Strategi Efisiensi Anggaran di Lingkup Kementerian dan Lembaga
Menanggapi pertanyaan mengenai potensi pemotongan gaji, Airlangga Hartarto memberikan klarifikasi bahwa fokus utama pembahasan efisiensi anggaran saat ini masih tertuju pada tingkat kementerian dan lembaga (k/l). Kebijakan yang diusulkan untuk meningkatkan efisiensi di lingkungan instansi pemerintah mencakup berbagai aspek, termasuk penerapan kebijakan bekerja dari rumah atau Work From Home (WFH).
“Kami baru berbicara mengenai efisiensi di tingkat kementerian dan lembaga. Arahan untuk menerapkan WFH kepada kementerian dan lembaga sudah termasuk dalam skema perhitungan efisiensi yang kami lakukan,” tegas Airlangga.
Mantan Menteri Perindustrian ini enggan memberikan komentar lebih lanjut mengenai kemungkinan efisiensi anggaran tersebut akan berdampak pada pemotongan gaji menteri dan wakil menteri. Ia memilih untuk melihat perkembangan situasi ke depan sebelum mengambil kesimpulan lebih jauh.
Implikasi Kebijakan Efisiensi
Penerapan kebijakan efisiensi anggaran di kementerian dan lembaga diharapkan dapat memberikan dampak positif terhadap pengelolaan keuangan negara. Beberapa area yang mungkin menjadi sasaran efisiensi antara lain:
- Pengurangan Biaya Operasional: Meninjau kembali anggaran untuk perjalanan dinas, rapat-rapat yang tidak esensial, dan pengadaan barang/jasa yang dapat diganti dengan alternatif yang lebih hemat.
- Optimalisasi Sumber Daya Manusia: Melalui penerapan WFH, diharapkan dapat mengurangi biaya terkait pemeliharaan kantor, konsumsi energi, dan fasilitas lainnya. Selain itu, efisiensi ini juga dapat mendorong peningkatan produktivitas melalui fleksibilitas kerja.
- Digitalisasi Layanan: Mempercepat proses digitalisasi berbagai layanan publik dan internal kementerian/lembaga untuk mengurangi biaya administrasi dan meningkatkan efisiensi.

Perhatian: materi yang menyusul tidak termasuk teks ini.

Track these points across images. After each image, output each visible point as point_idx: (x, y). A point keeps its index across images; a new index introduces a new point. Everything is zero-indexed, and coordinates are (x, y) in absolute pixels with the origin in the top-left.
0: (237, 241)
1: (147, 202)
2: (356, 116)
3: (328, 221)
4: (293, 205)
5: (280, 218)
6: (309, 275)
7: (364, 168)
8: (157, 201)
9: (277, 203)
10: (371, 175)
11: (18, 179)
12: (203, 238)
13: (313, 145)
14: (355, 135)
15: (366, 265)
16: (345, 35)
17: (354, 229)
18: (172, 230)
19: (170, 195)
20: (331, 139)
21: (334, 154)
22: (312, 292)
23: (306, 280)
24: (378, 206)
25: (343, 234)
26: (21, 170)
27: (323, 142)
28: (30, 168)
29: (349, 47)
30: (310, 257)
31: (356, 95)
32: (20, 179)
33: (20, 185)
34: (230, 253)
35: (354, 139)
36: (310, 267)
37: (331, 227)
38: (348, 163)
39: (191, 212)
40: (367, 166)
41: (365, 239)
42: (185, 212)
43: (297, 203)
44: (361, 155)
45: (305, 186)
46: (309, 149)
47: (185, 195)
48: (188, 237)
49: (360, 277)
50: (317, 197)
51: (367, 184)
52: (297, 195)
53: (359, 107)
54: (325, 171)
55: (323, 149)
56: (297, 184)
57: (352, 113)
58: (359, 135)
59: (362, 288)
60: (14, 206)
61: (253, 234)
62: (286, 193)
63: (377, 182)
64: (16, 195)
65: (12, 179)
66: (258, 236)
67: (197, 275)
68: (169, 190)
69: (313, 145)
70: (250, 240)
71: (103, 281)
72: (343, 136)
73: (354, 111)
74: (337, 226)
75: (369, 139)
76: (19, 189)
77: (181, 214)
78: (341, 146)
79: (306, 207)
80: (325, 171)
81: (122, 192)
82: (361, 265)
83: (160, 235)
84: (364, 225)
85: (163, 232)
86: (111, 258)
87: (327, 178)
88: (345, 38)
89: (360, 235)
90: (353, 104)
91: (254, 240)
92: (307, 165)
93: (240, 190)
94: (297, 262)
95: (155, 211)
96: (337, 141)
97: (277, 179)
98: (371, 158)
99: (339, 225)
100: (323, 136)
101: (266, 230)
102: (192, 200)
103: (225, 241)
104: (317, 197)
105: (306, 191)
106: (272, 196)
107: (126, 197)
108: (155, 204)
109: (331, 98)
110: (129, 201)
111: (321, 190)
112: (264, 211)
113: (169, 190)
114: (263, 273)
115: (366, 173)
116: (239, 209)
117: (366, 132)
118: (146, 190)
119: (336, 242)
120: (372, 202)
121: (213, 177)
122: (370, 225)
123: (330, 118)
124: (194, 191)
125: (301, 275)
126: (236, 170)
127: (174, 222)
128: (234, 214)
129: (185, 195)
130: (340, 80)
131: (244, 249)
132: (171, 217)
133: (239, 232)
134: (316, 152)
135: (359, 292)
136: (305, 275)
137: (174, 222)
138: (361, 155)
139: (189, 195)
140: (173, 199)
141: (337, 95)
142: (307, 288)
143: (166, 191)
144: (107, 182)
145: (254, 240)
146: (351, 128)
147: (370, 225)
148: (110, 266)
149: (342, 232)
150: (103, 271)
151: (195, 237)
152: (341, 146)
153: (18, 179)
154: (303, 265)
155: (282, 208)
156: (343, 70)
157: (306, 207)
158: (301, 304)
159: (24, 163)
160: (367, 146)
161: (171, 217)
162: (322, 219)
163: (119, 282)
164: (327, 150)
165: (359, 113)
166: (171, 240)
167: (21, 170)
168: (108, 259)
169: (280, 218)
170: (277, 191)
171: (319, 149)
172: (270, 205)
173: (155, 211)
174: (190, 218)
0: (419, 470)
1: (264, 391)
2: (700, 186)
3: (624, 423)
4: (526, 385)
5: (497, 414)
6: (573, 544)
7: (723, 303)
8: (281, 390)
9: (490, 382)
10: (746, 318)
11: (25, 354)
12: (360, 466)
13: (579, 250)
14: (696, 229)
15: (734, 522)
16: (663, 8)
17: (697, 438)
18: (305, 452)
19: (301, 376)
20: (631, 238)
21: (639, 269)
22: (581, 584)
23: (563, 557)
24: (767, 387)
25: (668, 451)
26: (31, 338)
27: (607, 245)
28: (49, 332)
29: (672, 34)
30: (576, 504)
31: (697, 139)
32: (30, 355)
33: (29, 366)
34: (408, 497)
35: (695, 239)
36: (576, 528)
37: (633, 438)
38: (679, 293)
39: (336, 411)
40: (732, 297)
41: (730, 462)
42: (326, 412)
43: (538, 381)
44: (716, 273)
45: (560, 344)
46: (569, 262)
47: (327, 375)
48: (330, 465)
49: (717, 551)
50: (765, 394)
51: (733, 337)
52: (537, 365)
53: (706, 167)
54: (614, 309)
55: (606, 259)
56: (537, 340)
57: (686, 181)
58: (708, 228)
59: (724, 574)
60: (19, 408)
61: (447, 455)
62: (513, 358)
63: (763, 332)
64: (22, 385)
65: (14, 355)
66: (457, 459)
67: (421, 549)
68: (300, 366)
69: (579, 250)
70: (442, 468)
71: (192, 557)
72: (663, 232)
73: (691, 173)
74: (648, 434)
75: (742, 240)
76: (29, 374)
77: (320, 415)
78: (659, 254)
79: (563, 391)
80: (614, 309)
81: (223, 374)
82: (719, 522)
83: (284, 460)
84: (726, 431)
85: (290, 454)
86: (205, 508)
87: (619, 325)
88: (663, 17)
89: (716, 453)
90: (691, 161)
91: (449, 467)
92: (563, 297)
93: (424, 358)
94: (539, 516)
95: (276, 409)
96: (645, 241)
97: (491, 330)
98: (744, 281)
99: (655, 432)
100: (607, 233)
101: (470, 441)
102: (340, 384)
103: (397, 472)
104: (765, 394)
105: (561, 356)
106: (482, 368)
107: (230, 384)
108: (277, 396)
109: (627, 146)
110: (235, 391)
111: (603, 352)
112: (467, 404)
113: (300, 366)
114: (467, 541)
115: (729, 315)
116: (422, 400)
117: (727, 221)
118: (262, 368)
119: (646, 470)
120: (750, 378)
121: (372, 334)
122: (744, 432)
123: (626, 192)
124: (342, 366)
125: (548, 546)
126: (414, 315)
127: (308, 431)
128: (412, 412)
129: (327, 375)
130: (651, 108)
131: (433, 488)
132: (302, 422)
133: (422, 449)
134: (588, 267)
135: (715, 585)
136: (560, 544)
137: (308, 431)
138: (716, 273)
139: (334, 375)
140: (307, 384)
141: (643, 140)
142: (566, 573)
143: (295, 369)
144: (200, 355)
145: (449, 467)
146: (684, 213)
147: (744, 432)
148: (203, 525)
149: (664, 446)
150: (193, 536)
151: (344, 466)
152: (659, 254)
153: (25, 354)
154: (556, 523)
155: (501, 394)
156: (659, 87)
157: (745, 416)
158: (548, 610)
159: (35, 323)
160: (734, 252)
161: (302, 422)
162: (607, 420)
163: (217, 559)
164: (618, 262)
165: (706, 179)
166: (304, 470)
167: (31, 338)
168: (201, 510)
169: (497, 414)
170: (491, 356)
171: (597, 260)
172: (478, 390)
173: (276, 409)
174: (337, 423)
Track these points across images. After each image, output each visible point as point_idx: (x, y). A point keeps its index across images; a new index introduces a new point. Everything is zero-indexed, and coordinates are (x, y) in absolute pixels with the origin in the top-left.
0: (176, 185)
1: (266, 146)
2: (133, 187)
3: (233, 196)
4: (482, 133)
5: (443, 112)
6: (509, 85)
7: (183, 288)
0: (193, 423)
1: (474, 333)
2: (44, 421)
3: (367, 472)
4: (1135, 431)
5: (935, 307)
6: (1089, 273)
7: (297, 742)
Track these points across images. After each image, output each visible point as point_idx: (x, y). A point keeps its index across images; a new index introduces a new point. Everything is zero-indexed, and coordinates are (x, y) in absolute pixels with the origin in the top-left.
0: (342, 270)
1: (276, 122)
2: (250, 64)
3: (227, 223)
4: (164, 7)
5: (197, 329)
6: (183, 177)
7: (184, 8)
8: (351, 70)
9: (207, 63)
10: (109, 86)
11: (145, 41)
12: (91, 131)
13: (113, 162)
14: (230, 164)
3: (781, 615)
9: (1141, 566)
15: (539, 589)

Menuju Open House Lebaran yang Sederhana
Selain membahas strategi penghematan anggaran, Airlangga Hartarto juga menyambut baik arahan Presiden Prabowo Subianto terkait pelaksanaan open house Lebaran. Presiden mengimbau agar acara tersebut digelar secara sederhana dan tidak berlebihan. Airlangga menilai imbauan ini sebagai langkah yang positif dan patut diapresiasi.
“Arahan Bapak Presiden untuk melaksanakan open house Lebaran secara sederhana, tanpa kemewahan, adalah hal yang sangat baik untuk kita lakukan,” ungkap Airlangga.
Imbauan kesederhanaan dalam acara kenegaraan maupun acara pribadi pejabat publik ini sejalan dengan semangat efisiensi yang sedang digalakkan oleh pemerintah. Hal ini menunjukkan komitmen untuk memberikan contoh yang baik kepada masyarakat dalam mengelola sumber daya secara bijak dan menghindari pemborosan.
Kebijakan efisiensi anggaran dan imbauan kesederhanaan ini merupakan bagian dari upaya pemerintah untuk memastikan pengelolaan keuangan negara yang lebih baik dan bertanggung jawab. Diharapkan langkah-langkah ini dapat memberikan dampak positif bagi stabilitas ekonomi dan kesejahteraan masyarakat secara keseluruhan.